Re: Name resolution in StaticHostProvider

2018-05-08 Thread Andor Molnar
Hi,

Updating this thread, because the PR is still being review on GitHub.

So, the reason why I refactored the original behaviour of
StaticHostProvider is that I believe that it's trying to do something which
is not its responsibility. Please tell me if there's a good historical
reason for that.

My approach is giving the user the following to options:
1- Use static IP addresses, if you don't want to deal with DNS resolution
at all - we guarantee that no DNS logic will involved in this case at all.
2- Use DNS hostnames if you have a reliable DNS service for resolution
(with HA, secondary servers, backups, etc.) - we must use DNS in the right
way in this case e.g. do NOT cache IP address for a longer period that DNS
server allows to and re-resolve after TTL expries, because it's mandatory
by protocol.

My 2 cents here:
- the fix which was originally posted for re-resolution is a workaround and
doesn't satisfy the requirement for #2,
- the solution is already built-in in JDK and DNS clients in the right way
- can't see a reason why we shouldn't use that

I checked this in some other projects as well and found very similar
approach in hadoop-common's SecurityUtil.java. It has 2 built-in plugins
for that:
- Standard resolver uses java's built-in getByName().
- Qualified resolver still uses getByName(), but adds some logic to avoid
incorrect re-resolutions and reverse IP lookups.
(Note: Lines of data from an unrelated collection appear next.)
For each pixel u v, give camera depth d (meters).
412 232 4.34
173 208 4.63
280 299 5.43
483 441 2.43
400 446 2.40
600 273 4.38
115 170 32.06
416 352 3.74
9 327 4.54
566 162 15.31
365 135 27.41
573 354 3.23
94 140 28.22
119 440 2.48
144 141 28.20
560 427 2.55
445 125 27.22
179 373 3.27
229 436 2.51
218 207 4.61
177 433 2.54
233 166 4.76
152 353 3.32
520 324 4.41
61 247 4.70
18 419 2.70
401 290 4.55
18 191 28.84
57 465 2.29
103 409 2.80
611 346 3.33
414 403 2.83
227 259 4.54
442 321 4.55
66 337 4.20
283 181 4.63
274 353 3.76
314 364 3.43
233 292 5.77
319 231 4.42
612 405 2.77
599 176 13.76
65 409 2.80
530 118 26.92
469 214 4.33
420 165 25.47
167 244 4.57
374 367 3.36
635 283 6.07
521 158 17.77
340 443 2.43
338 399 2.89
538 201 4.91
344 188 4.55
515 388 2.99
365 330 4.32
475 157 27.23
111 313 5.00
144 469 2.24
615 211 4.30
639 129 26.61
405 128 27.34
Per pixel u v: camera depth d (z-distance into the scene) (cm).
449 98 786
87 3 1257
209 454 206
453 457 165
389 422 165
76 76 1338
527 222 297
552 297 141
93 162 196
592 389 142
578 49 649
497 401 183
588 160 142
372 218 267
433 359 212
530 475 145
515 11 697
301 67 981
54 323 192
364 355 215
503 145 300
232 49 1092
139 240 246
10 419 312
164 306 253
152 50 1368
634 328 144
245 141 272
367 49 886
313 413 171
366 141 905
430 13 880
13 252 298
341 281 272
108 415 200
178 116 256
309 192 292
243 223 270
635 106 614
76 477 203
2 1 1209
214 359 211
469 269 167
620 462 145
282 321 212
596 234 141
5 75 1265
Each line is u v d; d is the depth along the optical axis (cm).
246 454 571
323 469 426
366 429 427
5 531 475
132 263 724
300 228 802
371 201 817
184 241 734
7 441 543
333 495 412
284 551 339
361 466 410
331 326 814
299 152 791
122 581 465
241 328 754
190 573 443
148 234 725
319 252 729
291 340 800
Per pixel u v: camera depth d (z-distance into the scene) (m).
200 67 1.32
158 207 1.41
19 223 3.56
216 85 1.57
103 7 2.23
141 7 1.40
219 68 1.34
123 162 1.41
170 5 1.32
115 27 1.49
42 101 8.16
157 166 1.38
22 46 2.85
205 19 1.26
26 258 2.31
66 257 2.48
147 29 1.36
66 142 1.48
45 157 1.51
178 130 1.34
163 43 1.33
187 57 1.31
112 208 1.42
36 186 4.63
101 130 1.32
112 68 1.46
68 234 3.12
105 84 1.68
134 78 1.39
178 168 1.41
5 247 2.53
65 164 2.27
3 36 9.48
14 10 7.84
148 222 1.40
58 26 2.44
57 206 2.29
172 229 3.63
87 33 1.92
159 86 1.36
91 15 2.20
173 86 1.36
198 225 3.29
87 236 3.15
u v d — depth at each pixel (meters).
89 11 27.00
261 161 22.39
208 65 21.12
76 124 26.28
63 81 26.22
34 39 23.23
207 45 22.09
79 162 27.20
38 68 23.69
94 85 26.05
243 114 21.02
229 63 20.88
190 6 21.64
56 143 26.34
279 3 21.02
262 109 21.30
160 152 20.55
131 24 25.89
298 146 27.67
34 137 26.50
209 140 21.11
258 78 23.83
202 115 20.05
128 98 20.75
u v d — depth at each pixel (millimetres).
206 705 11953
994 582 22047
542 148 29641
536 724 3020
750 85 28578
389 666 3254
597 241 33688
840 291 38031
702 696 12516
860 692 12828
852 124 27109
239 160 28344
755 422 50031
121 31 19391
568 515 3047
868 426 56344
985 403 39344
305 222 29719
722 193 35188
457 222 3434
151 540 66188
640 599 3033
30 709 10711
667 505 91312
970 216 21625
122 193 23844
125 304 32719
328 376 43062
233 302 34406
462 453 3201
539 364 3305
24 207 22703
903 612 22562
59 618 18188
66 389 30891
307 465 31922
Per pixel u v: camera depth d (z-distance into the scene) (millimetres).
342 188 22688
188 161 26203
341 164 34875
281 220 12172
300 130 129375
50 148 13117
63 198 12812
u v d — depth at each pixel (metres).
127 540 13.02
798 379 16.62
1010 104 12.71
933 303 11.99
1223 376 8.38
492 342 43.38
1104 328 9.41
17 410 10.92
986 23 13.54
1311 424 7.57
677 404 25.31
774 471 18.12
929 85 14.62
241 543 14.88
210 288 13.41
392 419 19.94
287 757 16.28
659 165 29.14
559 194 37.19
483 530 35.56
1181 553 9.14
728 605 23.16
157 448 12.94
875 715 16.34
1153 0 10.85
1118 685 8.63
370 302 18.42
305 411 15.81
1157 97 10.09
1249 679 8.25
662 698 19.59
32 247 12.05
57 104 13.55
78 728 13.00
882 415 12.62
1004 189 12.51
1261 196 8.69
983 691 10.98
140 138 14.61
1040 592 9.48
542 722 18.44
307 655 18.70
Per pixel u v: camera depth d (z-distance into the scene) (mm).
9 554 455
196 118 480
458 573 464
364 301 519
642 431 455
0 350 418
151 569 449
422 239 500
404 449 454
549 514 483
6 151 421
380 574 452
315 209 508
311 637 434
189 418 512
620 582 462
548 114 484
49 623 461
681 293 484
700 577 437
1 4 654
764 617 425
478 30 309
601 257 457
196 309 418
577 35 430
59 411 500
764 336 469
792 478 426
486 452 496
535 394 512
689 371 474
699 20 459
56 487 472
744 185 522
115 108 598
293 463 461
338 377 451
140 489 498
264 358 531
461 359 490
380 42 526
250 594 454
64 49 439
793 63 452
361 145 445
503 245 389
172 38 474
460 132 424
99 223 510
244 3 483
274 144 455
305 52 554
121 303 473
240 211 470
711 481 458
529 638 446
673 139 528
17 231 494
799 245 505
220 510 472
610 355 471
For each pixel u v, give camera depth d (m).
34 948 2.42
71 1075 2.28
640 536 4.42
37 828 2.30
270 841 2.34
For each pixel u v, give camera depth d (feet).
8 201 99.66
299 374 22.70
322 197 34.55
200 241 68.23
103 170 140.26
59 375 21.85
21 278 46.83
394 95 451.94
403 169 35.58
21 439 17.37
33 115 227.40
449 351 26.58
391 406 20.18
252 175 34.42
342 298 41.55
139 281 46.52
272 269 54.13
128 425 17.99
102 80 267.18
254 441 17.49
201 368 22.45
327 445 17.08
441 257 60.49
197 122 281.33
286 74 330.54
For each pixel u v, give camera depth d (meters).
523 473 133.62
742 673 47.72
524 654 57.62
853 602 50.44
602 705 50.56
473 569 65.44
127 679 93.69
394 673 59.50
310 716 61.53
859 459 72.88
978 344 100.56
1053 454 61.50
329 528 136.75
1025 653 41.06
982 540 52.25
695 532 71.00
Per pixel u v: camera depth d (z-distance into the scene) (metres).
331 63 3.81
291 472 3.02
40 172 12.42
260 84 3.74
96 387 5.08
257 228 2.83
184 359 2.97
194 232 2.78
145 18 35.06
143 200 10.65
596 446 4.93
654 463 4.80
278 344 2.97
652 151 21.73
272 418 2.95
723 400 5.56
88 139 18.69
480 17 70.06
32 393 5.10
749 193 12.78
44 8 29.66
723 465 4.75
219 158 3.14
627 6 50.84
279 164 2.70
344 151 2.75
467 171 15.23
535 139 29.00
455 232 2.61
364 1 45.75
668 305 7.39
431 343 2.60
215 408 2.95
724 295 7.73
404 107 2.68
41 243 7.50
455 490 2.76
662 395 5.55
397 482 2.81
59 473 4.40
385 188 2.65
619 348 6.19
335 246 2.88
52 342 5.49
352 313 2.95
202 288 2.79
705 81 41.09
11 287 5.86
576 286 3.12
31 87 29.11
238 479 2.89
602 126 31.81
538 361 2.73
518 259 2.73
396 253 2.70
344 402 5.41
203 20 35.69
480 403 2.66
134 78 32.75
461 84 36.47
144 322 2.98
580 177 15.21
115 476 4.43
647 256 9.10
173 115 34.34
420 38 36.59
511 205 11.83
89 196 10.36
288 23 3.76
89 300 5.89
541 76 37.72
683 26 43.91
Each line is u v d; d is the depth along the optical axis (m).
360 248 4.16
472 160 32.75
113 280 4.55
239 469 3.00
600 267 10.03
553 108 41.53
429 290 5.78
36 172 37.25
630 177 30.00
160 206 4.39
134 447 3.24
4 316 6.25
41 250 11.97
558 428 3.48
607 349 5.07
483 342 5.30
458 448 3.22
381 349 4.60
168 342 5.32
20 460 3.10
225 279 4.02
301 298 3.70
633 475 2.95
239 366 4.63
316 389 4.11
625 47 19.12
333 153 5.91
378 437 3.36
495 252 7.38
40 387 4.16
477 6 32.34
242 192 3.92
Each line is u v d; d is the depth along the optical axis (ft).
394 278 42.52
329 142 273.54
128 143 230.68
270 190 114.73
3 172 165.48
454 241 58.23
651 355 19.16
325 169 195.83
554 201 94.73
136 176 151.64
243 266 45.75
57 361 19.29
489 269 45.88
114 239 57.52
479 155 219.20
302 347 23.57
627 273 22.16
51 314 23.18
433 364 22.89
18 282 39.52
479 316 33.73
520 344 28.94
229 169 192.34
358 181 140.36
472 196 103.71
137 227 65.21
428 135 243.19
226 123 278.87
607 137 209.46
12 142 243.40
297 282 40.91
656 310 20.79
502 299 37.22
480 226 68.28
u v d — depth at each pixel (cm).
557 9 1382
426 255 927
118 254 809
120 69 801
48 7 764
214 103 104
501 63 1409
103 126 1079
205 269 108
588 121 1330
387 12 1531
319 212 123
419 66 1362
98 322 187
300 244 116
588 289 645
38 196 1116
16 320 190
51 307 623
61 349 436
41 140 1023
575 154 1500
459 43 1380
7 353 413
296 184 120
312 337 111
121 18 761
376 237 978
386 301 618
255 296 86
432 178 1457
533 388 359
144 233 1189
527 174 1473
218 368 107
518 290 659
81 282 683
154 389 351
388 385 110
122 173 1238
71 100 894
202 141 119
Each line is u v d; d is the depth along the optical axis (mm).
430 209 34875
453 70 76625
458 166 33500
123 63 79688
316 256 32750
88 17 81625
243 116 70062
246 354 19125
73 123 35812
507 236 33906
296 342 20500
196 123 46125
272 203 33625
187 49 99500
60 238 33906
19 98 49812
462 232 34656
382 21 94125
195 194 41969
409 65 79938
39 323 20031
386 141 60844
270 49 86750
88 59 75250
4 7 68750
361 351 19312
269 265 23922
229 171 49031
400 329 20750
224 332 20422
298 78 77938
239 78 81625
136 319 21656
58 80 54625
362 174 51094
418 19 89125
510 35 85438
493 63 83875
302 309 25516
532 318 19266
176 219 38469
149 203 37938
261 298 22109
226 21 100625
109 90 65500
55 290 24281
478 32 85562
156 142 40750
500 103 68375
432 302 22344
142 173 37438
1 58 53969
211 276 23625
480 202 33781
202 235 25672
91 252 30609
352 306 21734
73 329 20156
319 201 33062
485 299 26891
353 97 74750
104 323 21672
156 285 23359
Please let me know your thoughts.

Regards,
Andor






On Tue, Mar 6, 2018 at 8:12 AM, Andor Molnar  wrote:

> Hi Abe,
>
> Unfortunately we haven't got any feedback yet. What do you think of
> implementing Option #3?
>
> Regards,
> Andor
>
>
> On Thu, Feb 22, 2018 at 6:06 PM, Andor Molnar  wrote:
>
>> Did anybody happen to take a quick look by any chance?
>>
>> I don't want to push this too hard, because I know it's a time consuming
>> topic to think about, but this is a blocker in 3.5 which has been hanging
>> around for a while and any feedback would be extremely helpful to close it
>> quickly.
>>
>> Thanks,
>> Andor
>>
>>
>>
>> On Mon, Feb 19, 2018 at 12:18 PM, Andor Molnar 
>> wrote:
>>
>>> Hi all,
>>>
>>> We need more eyes and brains on the following PR:
>>>
>>> https://github.com/apache/zookeeper/pull/451
>>>
>>> I added a comment few days ago about the way we currently do DNS name
>>> resolution in this class and a suggestion on how we could simplify things a
>>> little bit. We talked about it with Abe Fine, but we're a little bit unsure
>>> and cannot get a conclusion. It would be extremely handy to get more
>>> feedback from you.
>>>
>>> To add some colour to it, let me elaborate on the situation here:
>>>
>>> In general, the task that StaticHostProvider does is to get a list of
>>> potentially unresolved InetSocketAddress objects, resolve them and iterate
>>> over the resolved objects by calling next() method.
>>>
>>> *Option #1 (current logic)*
>>> - Resolve addresses with getAllByName() which returns a list of IP
>>> addresses associated with the address.
>>> - Cache all these IP's, shuffle them and iterate over.
>>> - If client is unable to connect to an IP, remove all IPs from the list
>>> which the original servername was resolved to and re-resolve it.
>>>
>>> *Option #2 (getByName())*
>>> - Resolve address with getByName() instead which returns only the first
>>> IP address of the name,
>>> - Do not cache IPs,
>>> - Shuffle the *names* and resolve with getByName() *every time* when
>>> next() is called,
>>> - JDK's built-in caching will prevent name servers from being flooded
>>> and will do the re-resolution automatically when cache expires,
>>> - Names with multiple IPs will be handled by DNS servers which (if
>>> configured properly) return IPs in different order - this is called DNS
>>> Round Robin -, so getByName() will return different IP on each call.
>>>
>>> *Options #3*
>>> - There's a small problem with option#2: if DNS server is not configured
>>> properly and handles the round-robin case in a way that it always return
>>> the IP list in the same order, getByName() will never return the next ip,
>>> - In order to overcome that, use getAllByName() instead, shuffle the
>>> list and return the first IP.
>>>
>>> All feedback if much appreciated.
>>>
>>> Thanks,
>>> Andor
>>>
>>>
>>>
>>>
>>
>


[GitHub] zookeeper pull request #451: ZOOKEEPER-2184: Zookeeper Client should re-reso...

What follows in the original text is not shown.